Danielle Coutinho/Divulgação Porto de Suape
Em 2020, porto registrou acréscimo de 63 operações nos novos berços homologados para esta operação. Estudos realizados pela USP indicam viabilidade das operações em mar aberto.
O complexo de Suape está com boas expectativas para aumento das operações ship-to-ship nos próximos anos. A administração do porto aposta na maior oferta de berços em condição de realizar operações dessa modalidade, o que contribuiu para que Suape apresentasse crescimento de 4,4% no número dessas operações. Com a disponibilização dos píeres do cais de múltiplos usos (CMU), PGL 2 (Píer de granéis líquidos), PGL (Píer de granéis líquidos) 3B, Cais 5, Cais 1, e mais um processo para homologação do Cais 4, Suape considera oferecer opções competitivas para usuários desse tipo de operação. Atualmente, porém, a Petrobras vem desenvolvendo outras alternativas com o Porto de Itaqui (MA), utilizando um contrato que inclui uma dutovia para transbordo entre berços.A administração de Suape observa que a operação ship-to-ship requer condições meteoceanográficas mais adequadas, as quais poucos portos atendem. “Em 2020, tivemos acréscimo de 63 operações nos novos berços homologados para esta operação, no CMU, Cais 1 e Cais 5. Para 2021, o número deve permanecer na mesma cifra de 2020”, destacou o diretor de gestão portuária do Porto de Suape, Paulo Coimbra.

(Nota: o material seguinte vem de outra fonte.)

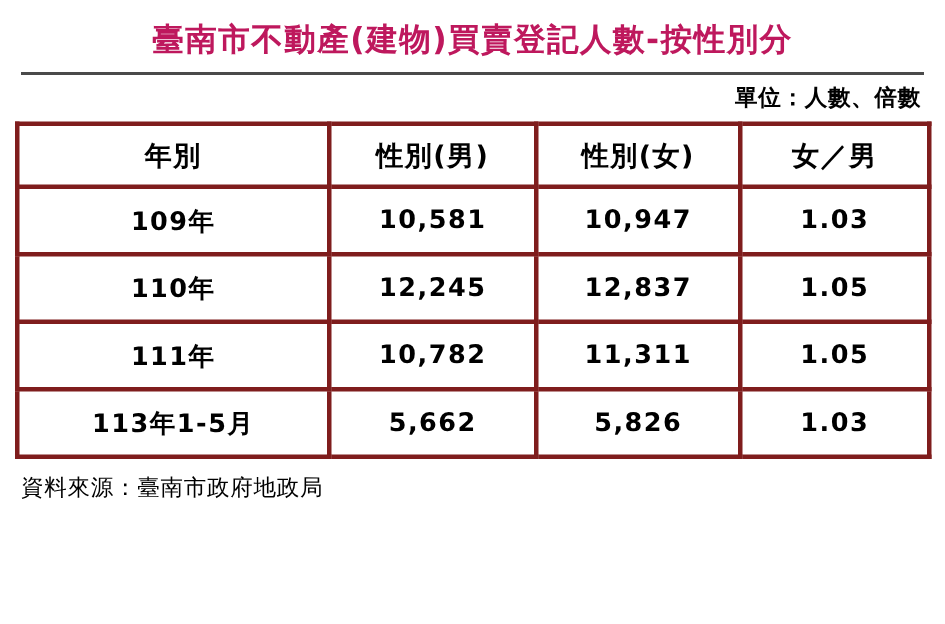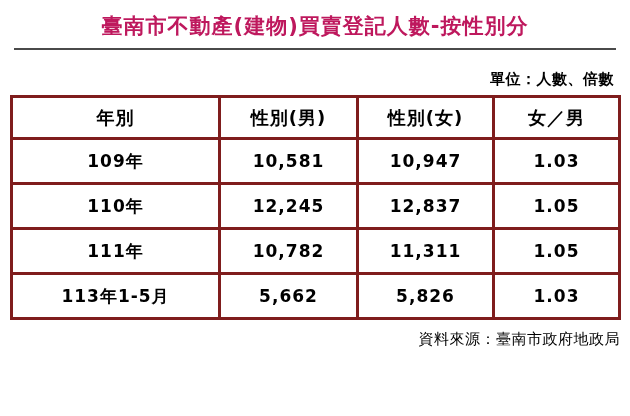"單位：人數、倍數" .unit-row { padding: 20px 6px 6px 0 -> 6px 6px 6px 0 }
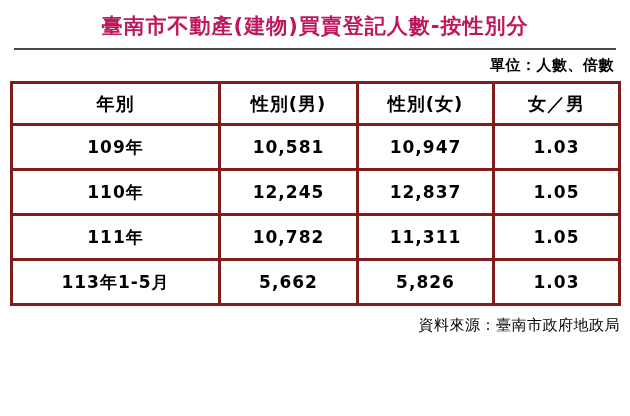"資料來源：臺南市政府地政局" .source { text-align: right -> none }
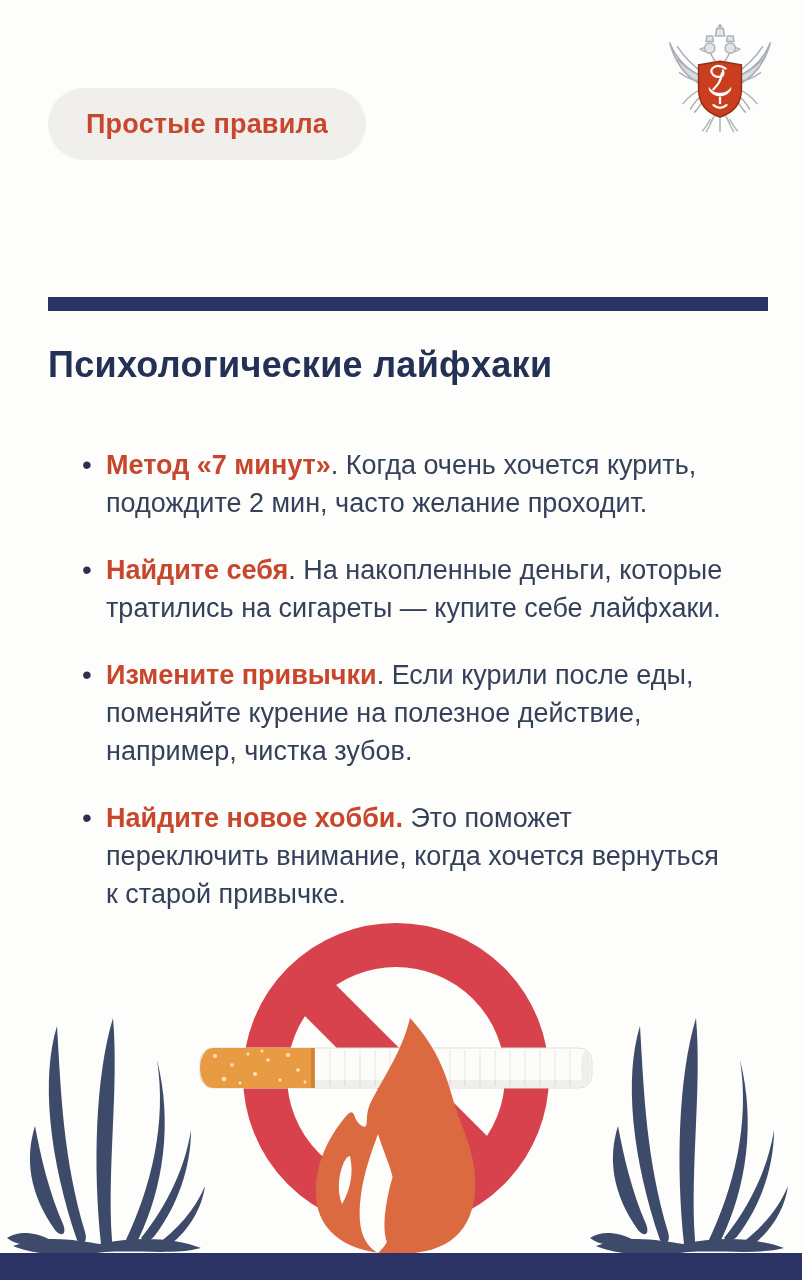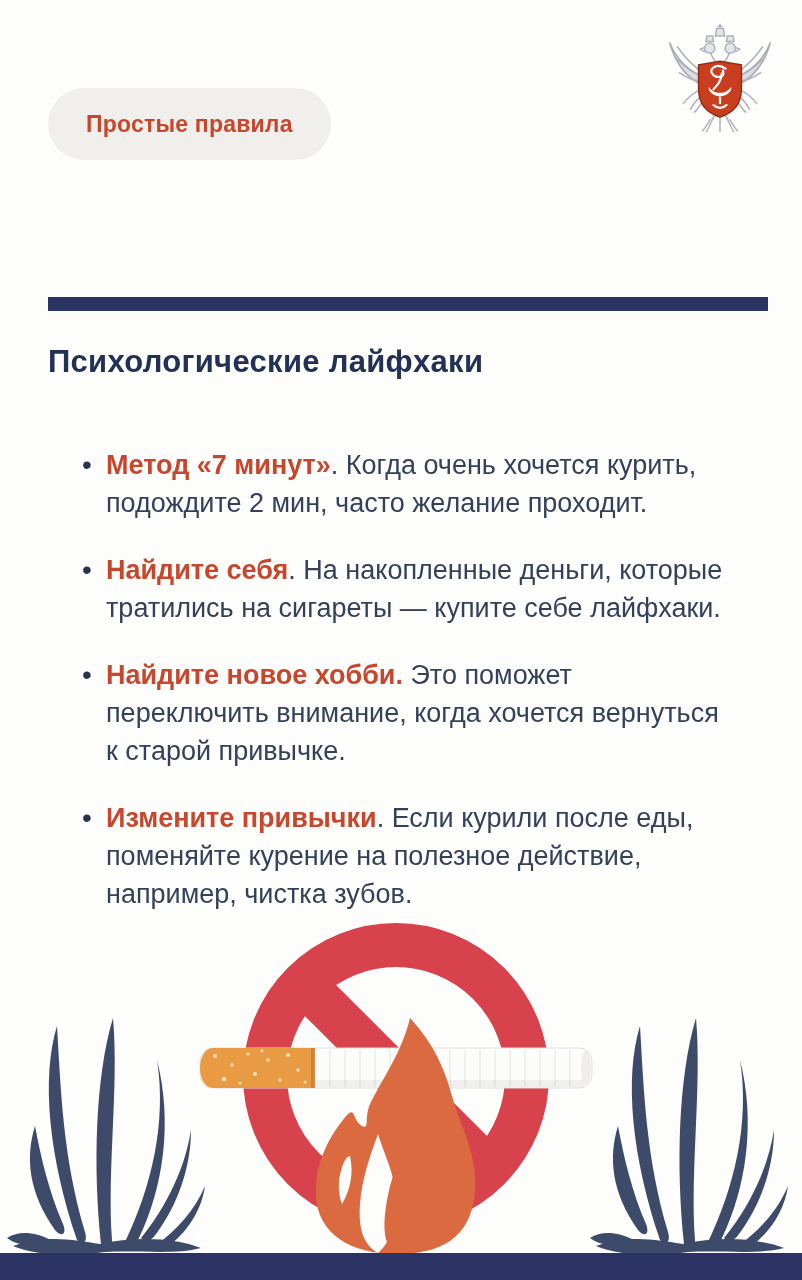"Простые правила" .badge-label { font-size: 23px -> 27px }
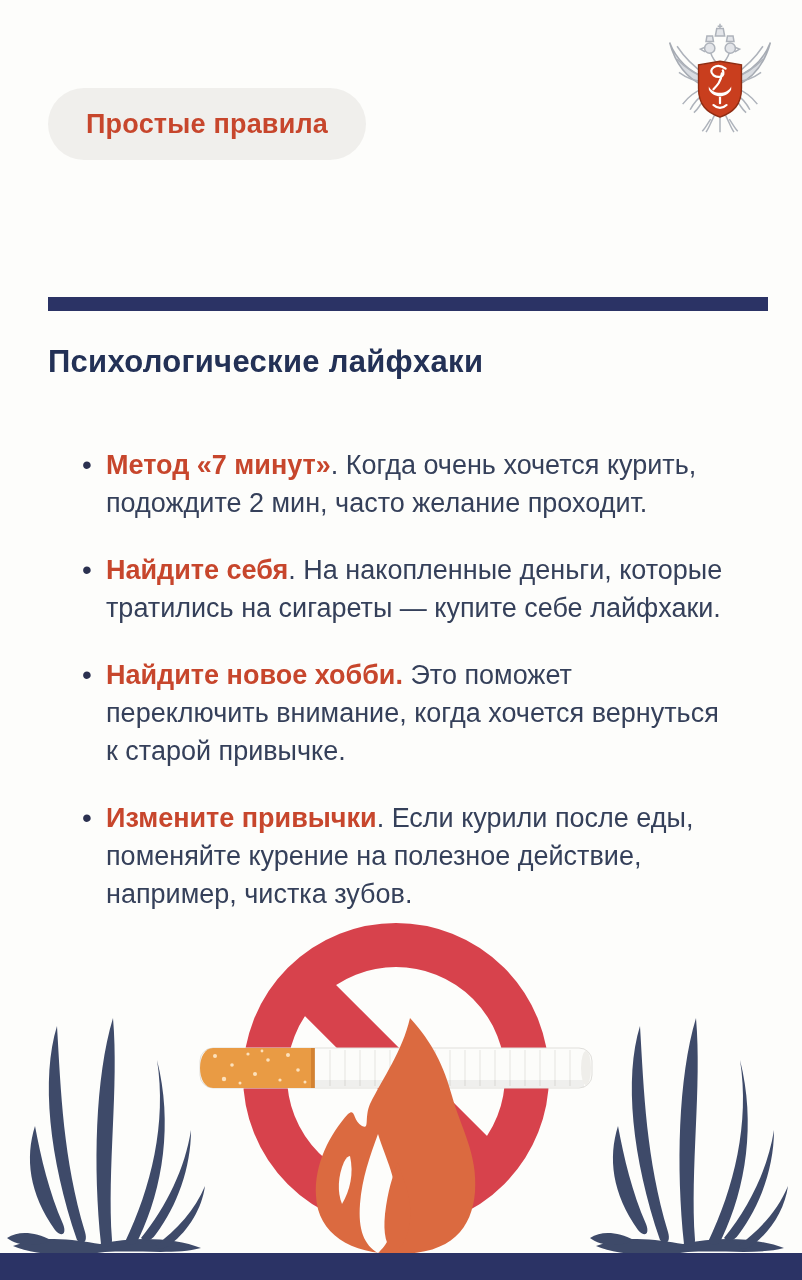"Психологические лайфхаки" .title { font-size: 31px -> 36px }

O diretor de gestão portuária contou que houve avanços nos estudos para operações em mar aberto. Coimbra disse que os estudos realizados pela Universidade de São Paulo (USP), mediante convênio, estão indicando a viabilidade das operações, considerando uma área na isóbata de 30 metros, encontrada de forma natural a cerca de seis milhas náuticas.
“Os detalhes operacionais seguem sendo alvo de análises, assim como as funcionalidades que o Porto de Suape atenderá à operação, e definição tarifária”, explicou. As embarcações estudadas são os VLCCs, com capacidade de 2.000.000 de barris, e os navios recebedores serão os Suezmax, com capacidade de 1.000.000 de barris.